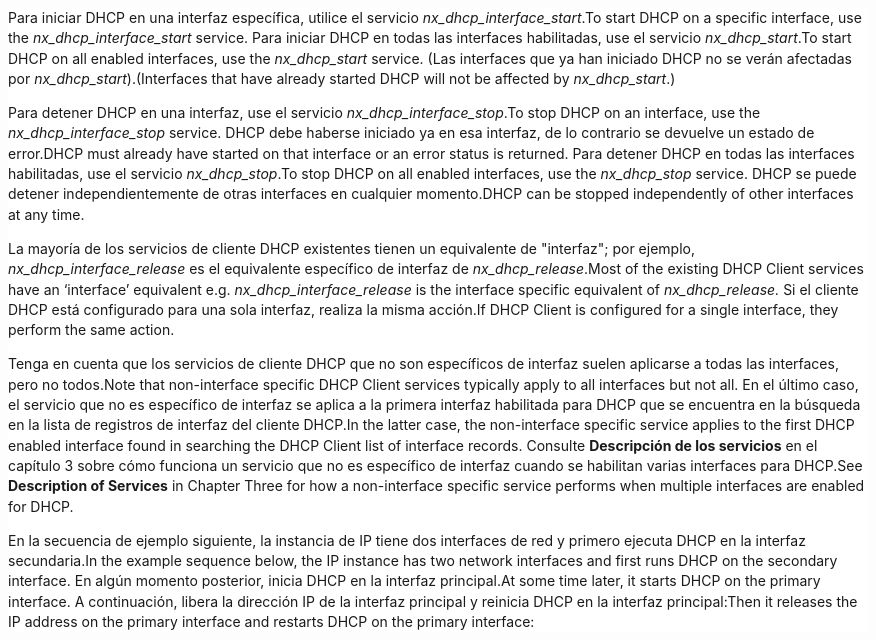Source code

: <span data-ttu-id="11f6c-210">Para iniciar DHCP en una interfaz específica, utilice el servicio *nx_dhcp_interface_start*.</span><span class="sxs-lookup"><span data-stu-id="11f6c-210">To start DHCP on a specific interface, use the *nx_dhcp_interface_start* service.</span></span> <span data-ttu-id="11f6c-211">Para iniciar DHCP en todas las interfaces habilitadas, use el servicio *nx_dhcp_start*.</span><span class="sxs-lookup"><span data-stu-id="11f6c-211">To start DHCP on all enabled interfaces, use the *nx_dhcp_start* service.</span></span> <span data-ttu-id="11f6c-212">(Las interfaces que ya han iniciado DHCP no se verán afectadas por *nx_dhcp_start*).</span><span class="sxs-lookup"><span data-stu-id="11f6c-212">(Interfaces that have already started DHCP will not be affected by *nx_dhcp_start*.)</span></span>

<span data-ttu-id="11f6c-213">Para detener DHCP en una interfaz, use el servicio *nx_dhcp_interface_stop*.</span><span class="sxs-lookup"><span data-stu-id="11f6c-213">To stop DHCP on an interface, use the *nx_dhcp_interface_stop* service.</span></span> <span data-ttu-id="11f6c-214">DHCP debe haberse iniciado ya en esa interfaz, de lo contrario se devuelve un estado de error.</span><span class="sxs-lookup"><span data-stu-id="11f6c-214">DHCP must already have started on that interface or an error status is returned.</span></span> <span data-ttu-id="11f6c-215">Para detener DHCP en todas las interfaces habilitadas, use el servicio *nx_dhcp_stop*.</span><span class="sxs-lookup"><span data-stu-id="11f6c-215">To stop DHCP on all enabled interfaces, use the *nx_dhcp_stop* service.</span></span> <span data-ttu-id="11f6c-216">DHCP se puede detener independientemente de otras interfaces en cualquier momento.</span><span class="sxs-lookup"><span data-stu-id="11f6c-216">DHCP can be stopped independently of other interfaces at any time.</span></span>

<span data-ttu-id="11f6c-217">La mayoría de los servicios de cliente DHCP existentes tienen un equivalente de "interfaz"; por ejemplo, *nx_dhcp_interface_release* es el equivalente específico de interfaz de *nx_dhcp_release*.</span><span class="sxs-lookup"><span data-stu-id="11f6c-217">Most of the existing DHCP Client services have an ‘interface’ equivalent e.g. *nx_dhcp_interface_release* is the interface specific equivalent of *nx_dhcp_release.*</span></span> <span data-ttu-id="11f6c-218">Si el cliente DHCP está configurado para una sola interfaz, realiza la misma acción.</span><span class="sxs-lookup"><span data-stu-id="11f6c-218">If DHCP Client is configured for a single interface, they perform the same action.</span></span>

<span data-ttu-id="11f6c-219">Tenga en cuenta que los servicios de cliente DHCP que no son específicos de interfaz suelen aplicarse a todas las interfaces, pero no todos.</span><span class="sxs-lookup"><span data-stu-id="11f6c-219">Note that non-interface specific DHCP Client services typically apply to all interfaces but not all.</span></span> <span data-ttu-id="11f6c-220">En el último caso, el servicio que no es específico de interfaz se aplica a la primera interfaz habilitada para DHCP que se encuentra en la búsqueda en la lista de registros de interfaz del cliente DHCP.</span><span class="sxs-lookup"><span data-stu-id="11f6c-220">In the latter case, the non-interface specific service applies to the first DHCP enabled interface found in searching the DHCP Client list of interface records.</span></span> <span data-ttu-id="11f6c-221">Consulte **Descripción de los servicios** en el capítulo 3 sobre cómo funciona un servicio que no es específico de interfaz cuando se habilitan varias interfaces para DHCP.</span><span class="sxs-lookup"><span data-stu-id="11f6c-221">See **Description of Services** in Chapter Three for how a non-interface specific service performs when multiple interfaces are enabled for DHCP.</span></span>

<span data-ttu-id="11f6c-222">En la secuencia de ejemplo siguiente, la instancia de IP tiene dos interfaces de red y primero ejecuta DHCP en la interfaz secundaria.</span><span class="sxs-lookup"><span data-stu-id="11f6c-222">In the example sequence below, the IP instance has two network interfaces and first runs DHCP on the secondary interface.</span></span> <span data-ttu-id="11f6c-223">En algún momento posterior, inicia DHCP en la interfaz principal.</span><span class="sxs-lookup"><span data-stu-id="11f6c-223">At some time later, it starts DHCP on the primary interface.</span></span> <span data-ttu-id="11f6c-224">A continuación, libera la dirección IP de la interfaz principal y reinicia DHCP en la interfaz principal:</span><span class="sxs-lookup"><span data-stu-id="11f6c-224">Then it releases the IP address on the primary interface and restarts DHCP on the primary interface:</span></span>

++++

What to work on -
Print all the material above exactly, and drop the images.

Answer to this problem -
Source code

: <span data-ttu-id="11f6c-210">Para iniciar DHCP en una interfaz específica, utilice el servicio *nx_dhcp_interface_start*.</span><span class="sxs-lookup"><span data-stu-id="11f6c-210">To start DHCP on a specific interface, use the *nx_dhcp_interface_start* service.</span></span> <span data-ttu-id="11f6c-211">Para iniciar DHCP en todas las interfaces habilitadas, use el servicio *nx_dhcp_start*.</span><span class="sxs-lookup"><span data-stu-id="11f6c-211">To start DHCP on all enabled interfaces, use the *nx_dhcp_start* service.</span></span> <span data-ttu-id="11f6c-212">(Las interfaces que ya han iniciado DHCP no se verán afectadas por *nx_dhcp_start*).</span><span class="sxs-lookup"><span data-stu-id="11f6c-212">(Interfaces that have already started DHCP will not be affected by *nx_dhcp_start*.)</span></span>

<span data-ttu-id="11f6c-213">Para detener DHCP en una interfaz, use el servicio *nx_dhcp_interface_stop*.</span><span class="sxs-lookup"><span data-stu-id="11f6c-213">To stop DHCP on an interface, use the *nx_dhcp_interface_stop* service.</span></span> <span data-ttu-id="11f6c-214">DHCP debe haberse iniciado ya en esa interfaz, de lo contrario se devuelve un estado de error.</span><span class="sxs-lookup"><span data-stu-id="11f6c-214">DHCP must already have started on that interface or an error status is returned.</span></span> <span data-ttu-id="11f6c-215">Para detener DHCP en todas las interfaces habilitadas, use el servicio *nx_dhcp_stop*.</span><span class="sxs-lookup"><span data-stu-id="11f6c-215">To stop DHCP on all enabled interfaces, use the *nx_dhcp_stop* service.</span></span> <span data-ttu-id="11f6c-216">DHCP se puede detener independientemente de otras interfaces en cualquier momento.</span><span class="sxs-lookup"><span data-stu-id="11f6c-216">DHCP can be stopped independently of other interfaces at any time.</span></span>

<span data-ttu-id="11f6c-217">La mayoría de los servicios de cliente DHCP existentes tienen un equivalente de "interfaz"; por ejemplo, *nx_dhcp_interface_release* es el equivalente específico de interfaz de *nx_dhcp_release*.</span><span class="sxs-lookup"><span data-stu-id="11f6c-217">Most of the existing DHCP Client services have an ‘interface’ equivalent e.g. *nx_dhcp_interface_release* is the interface specific equivalent of *nx_dhcp_release.*</span></span> <span data-ttu-id="11f6c-218">Si el cliente DHCP está configurado para una sola interfaz, realiza la misma acción.</span><span class="sxs-lookup"><span data-stu-id="11f6c-218">If DHCP Client is configured for a single interface, they perform the same action.</span></span>

<span data-ttu-id="11f6c-219">Tenga en cuenta que los servicios de cliente DHCP que no son específicos de interfaz suelen aplicarse a todas las interfaces, pero no todos.</span><span class="sxs-lookup"><span data-stu-id="11f6c-219">Note that non-interface specific DHCP Client services typically apply to all interfaces but not all.</span></span> <span data-ttu-id="11f6c-220">En el último caso, el servicio que no es específico de interfaz se aplica a la primera interfaz habilitada para DHCP que se encuentra en la búsqueda en la lista de registros de interfaz del cliente DHCP.</span><span class="sxs-lookup"><span data-stu-id="11f6c-220">In the latter case, the non-interface specific service applies to the first DHCP enabled interface found in searching the DHCP Client list of interface records.</span></span> <span data-ttu-id="11f6c-221">Consulte **Descripción de los servicios** en el capítulo 3 sobre cómo funciona un servicio que no es específico de interfaz cuando se habilitan varias interfaces para DHCP.</span><span class="sxs-lookup"><span data-stu-id="11f6c-221">See **Description of Services** in Chapter Three for how a non-interface specific service performs when multiple interfaces are enabled for DHCP.</span></span>

<span data-ttu-id="11f6c-222">En la secuencia de ejemplo siguiente, la instancia de IP tiene dos interfaces de red y primero ejecuta DHCP en la interfaz secundaria.</span><span class="sxs-lookup"><span data-stu-id="11f6c-222">In the example sequence below, the IP instance has two network interfaces and first runs DHCP on the secondary interface.</span></span> <span data-ttu-id="11f6c-223">En algún momento posterior, inicia DHCP en la interfaz principal.</span><span class="sxs-lookup"><span data-stu-id="11f6c-223">At some time later, it starts DHCP on the primary interface.</span></span> <span data-ttu-id="11f6c-224">A continuación, libera la dirección IP de la interfaz principal y reinicia DHCP en la interfaz principal:</span><span class="sxs-lookup"><span data-stu-id="11f6c-224">Then it releases the IP address on the primary interface and restarts DHCP on the primary interface:</span></span>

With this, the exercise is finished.